→ **Work order**
Count the lines in the listing below that contain the string "their", matching case exactly. Reply with the number alone.

(Dataset entries)
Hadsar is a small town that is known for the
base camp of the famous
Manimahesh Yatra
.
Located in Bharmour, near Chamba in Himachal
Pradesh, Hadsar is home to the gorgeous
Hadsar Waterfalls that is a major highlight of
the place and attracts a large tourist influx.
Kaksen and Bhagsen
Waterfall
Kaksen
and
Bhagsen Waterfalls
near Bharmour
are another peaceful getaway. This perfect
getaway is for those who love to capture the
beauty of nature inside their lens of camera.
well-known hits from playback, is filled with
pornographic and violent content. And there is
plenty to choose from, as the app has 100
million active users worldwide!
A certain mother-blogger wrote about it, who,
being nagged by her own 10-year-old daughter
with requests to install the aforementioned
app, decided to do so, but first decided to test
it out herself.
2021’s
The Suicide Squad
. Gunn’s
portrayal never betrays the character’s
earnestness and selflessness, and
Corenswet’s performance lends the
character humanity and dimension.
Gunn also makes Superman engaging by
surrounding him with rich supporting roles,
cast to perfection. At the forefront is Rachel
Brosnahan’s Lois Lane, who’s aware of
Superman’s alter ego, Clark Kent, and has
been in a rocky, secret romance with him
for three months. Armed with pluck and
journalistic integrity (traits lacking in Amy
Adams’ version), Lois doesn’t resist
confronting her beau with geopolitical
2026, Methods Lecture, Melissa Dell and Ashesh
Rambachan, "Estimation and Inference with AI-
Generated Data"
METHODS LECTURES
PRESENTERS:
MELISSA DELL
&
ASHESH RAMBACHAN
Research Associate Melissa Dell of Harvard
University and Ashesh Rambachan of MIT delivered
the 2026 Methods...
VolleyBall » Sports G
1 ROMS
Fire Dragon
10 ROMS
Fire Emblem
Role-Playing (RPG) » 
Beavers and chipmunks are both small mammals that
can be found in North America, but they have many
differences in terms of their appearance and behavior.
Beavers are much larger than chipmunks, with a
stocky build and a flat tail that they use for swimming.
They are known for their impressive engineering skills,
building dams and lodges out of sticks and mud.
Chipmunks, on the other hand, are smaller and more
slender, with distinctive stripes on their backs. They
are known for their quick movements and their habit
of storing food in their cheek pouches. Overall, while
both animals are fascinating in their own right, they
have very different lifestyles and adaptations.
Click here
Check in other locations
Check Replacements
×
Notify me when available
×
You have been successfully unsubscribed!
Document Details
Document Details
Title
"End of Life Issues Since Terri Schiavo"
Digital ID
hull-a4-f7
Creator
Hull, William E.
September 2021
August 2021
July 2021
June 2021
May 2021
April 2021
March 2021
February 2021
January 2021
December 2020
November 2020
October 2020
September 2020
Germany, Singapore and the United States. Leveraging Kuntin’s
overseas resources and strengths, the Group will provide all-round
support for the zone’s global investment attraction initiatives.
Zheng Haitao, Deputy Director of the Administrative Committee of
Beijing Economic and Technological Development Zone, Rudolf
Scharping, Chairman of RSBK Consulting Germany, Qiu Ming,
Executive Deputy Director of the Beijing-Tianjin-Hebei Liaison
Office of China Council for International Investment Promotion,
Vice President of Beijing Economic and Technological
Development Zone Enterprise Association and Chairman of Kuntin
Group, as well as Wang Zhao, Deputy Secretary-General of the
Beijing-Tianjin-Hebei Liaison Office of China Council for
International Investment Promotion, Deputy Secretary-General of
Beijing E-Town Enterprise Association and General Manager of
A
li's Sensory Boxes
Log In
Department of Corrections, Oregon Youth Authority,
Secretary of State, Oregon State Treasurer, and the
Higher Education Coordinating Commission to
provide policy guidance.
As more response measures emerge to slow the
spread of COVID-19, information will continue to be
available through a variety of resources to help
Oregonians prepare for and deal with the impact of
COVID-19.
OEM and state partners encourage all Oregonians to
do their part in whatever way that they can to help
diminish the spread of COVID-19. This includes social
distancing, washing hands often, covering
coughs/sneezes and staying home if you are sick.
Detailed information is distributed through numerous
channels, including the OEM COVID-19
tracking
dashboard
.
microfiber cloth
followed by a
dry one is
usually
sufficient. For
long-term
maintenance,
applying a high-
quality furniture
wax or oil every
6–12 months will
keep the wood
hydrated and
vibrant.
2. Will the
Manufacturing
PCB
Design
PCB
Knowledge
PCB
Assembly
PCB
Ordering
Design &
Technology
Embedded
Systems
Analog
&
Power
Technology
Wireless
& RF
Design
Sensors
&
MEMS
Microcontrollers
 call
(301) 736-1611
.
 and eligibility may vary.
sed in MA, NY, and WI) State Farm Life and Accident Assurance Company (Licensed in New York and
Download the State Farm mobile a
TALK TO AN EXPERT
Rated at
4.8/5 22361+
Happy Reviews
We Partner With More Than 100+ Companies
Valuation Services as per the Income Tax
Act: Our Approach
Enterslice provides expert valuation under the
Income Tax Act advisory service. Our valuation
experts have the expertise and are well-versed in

→ **Written answer**
8